I openly wonder if one solution, then, is to build a secure VM that acts as a simple forwarding proxy to one's home server, gets assigned a static IP from a datacenter, and is deployed on one of these confidential computing instances, ensuring full E2E data privacy and data control?

Any guesses?

5 comments

Is confidential computing needed if all you're doing is forwarding packets? Your cloud provider can see the packets as they leave and enter your VM.

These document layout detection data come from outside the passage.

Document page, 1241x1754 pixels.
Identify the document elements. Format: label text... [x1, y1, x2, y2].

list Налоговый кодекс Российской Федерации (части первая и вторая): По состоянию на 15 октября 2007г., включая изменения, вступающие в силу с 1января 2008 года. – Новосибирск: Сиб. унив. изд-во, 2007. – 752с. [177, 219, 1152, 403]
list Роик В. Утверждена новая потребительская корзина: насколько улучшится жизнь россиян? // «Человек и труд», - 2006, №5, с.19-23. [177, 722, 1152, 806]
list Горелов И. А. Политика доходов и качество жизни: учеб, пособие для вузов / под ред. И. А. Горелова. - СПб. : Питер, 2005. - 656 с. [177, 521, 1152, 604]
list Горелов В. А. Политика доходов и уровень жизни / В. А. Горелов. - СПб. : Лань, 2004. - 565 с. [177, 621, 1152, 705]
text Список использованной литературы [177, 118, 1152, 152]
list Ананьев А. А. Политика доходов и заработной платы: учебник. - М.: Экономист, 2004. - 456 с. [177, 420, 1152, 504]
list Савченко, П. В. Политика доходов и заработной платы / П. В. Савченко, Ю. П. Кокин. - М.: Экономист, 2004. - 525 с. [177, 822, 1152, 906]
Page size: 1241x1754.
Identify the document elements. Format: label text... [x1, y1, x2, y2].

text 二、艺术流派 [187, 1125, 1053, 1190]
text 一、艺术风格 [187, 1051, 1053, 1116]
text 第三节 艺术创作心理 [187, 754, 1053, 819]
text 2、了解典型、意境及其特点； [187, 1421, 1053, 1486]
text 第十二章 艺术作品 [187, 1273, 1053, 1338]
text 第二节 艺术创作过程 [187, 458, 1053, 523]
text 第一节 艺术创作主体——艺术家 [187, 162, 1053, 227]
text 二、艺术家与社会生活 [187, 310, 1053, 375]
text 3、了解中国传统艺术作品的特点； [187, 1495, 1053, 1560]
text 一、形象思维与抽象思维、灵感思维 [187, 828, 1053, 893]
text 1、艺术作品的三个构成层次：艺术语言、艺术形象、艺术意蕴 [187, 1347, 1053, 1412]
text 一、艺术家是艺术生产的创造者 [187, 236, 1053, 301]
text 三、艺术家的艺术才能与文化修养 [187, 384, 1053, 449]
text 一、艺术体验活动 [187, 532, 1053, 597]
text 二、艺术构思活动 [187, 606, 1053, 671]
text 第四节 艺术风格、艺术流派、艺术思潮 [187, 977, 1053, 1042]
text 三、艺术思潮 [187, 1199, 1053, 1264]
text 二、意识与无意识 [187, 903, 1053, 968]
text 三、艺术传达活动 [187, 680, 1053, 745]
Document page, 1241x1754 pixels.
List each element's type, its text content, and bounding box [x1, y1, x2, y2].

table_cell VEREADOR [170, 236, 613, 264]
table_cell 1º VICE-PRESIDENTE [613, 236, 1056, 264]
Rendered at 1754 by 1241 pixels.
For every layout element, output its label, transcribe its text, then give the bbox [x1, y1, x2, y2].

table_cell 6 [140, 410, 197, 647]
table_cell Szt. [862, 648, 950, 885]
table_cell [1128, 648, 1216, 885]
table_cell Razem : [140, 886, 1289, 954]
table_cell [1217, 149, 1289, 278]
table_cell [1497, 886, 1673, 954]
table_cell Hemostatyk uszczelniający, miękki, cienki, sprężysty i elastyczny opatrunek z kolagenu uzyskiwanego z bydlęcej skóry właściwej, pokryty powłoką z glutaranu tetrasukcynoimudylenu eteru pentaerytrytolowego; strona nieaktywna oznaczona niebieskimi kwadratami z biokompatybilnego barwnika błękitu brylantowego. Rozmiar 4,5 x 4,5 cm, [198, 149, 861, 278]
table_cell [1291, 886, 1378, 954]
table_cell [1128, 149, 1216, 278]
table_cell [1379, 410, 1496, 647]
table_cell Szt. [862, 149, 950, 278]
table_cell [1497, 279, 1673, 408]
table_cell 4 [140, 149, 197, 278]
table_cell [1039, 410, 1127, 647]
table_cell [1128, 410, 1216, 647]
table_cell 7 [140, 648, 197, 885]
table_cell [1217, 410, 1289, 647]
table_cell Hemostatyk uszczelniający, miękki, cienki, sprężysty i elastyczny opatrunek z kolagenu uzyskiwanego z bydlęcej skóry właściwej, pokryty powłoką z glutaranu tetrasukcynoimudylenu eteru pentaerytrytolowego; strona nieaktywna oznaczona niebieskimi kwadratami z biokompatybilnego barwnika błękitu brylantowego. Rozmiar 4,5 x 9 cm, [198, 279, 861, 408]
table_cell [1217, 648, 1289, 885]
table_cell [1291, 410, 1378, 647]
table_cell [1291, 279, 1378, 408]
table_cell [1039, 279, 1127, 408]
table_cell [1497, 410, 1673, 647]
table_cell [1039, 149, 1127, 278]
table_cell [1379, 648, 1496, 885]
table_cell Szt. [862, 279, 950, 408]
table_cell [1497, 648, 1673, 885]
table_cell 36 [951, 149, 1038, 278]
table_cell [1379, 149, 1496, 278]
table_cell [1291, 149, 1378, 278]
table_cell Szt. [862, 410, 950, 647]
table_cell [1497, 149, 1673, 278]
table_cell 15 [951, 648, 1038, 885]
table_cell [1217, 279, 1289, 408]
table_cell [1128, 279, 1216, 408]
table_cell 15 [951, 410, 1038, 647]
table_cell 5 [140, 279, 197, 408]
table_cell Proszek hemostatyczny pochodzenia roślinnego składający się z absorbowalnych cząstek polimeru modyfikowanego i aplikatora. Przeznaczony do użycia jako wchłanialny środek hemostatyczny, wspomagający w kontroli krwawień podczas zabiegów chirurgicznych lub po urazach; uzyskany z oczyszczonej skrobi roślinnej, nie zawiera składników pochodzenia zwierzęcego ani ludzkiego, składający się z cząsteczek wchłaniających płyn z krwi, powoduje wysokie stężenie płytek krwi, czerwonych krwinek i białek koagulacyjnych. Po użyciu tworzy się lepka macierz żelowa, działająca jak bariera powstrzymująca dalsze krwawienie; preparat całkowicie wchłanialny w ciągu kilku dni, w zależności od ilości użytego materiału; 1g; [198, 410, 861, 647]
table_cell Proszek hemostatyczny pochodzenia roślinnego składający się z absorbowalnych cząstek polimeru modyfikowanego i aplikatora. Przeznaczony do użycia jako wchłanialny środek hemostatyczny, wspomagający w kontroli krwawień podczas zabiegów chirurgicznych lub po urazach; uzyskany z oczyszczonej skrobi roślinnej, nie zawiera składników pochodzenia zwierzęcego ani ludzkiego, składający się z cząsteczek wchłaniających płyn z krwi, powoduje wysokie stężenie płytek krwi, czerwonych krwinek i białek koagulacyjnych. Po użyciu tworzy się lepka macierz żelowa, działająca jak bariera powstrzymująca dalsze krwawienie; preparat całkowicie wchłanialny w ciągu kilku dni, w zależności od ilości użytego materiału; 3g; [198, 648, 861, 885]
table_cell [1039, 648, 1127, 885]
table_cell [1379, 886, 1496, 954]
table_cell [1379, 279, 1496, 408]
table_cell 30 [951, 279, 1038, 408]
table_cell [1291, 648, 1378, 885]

If I was building this I'd stand up a VPN (choose your favourite protocol) between the cloud VM and home server. For the cloud end pick something from lowendbox/lowendtalk or just use the cheapest Vultr instance. NAT port forwarding down the tunnel back to your server at home - just a few iptables rules. Job done. Bonus points if you get an IPv6 /64 and route that down the tunnel too.

It's possible to use policy routing at home so that traffic that needs to go down the VPN does, and traffic that can egress through your home internet can too. Replies to incoming connections that came down the tunnel go back up the tunnel. Outgoing SMTP connections go down the tunnel. Outgoing HTTP goes out your normal internet.

If surreptitiously monitoring your stuff in a cloud is in your threat model, what makes you think that anything you can do in a general home environment is beyond the reach of a dedicated adversarial actor?
Forwarding proxy sounds like a great idea to try out and report back on. Why wouldn't it work?
Not really an issue - just use something like NoIP. No need to pay Amazon or Google for anything.
NoIP/DDNS/etc still means a dynamic IP address, with possibly broken reverse DNS, from a dynamic DNS pool.

To send email you need a static IP with correct reverse DNS, or other people's servers will reject your mail (best case) or silently mark it as spam. Welcome to the real world of email deliverability, the worst part of running your own mail server.

So use an SMTP relay service for outgoing mail. Most of them even have free tiers. I've been using one with a dynamic IP for years, albeit one where the IP doesn't change often.

On the receiving end I use a super inexpensive spam filtering service too, MX Guard dog. If my IP suddenly changes then it queues up mail until host resolution succeeds again.

Fair point.
I personally have a pi running DDNS, which is another option i guess.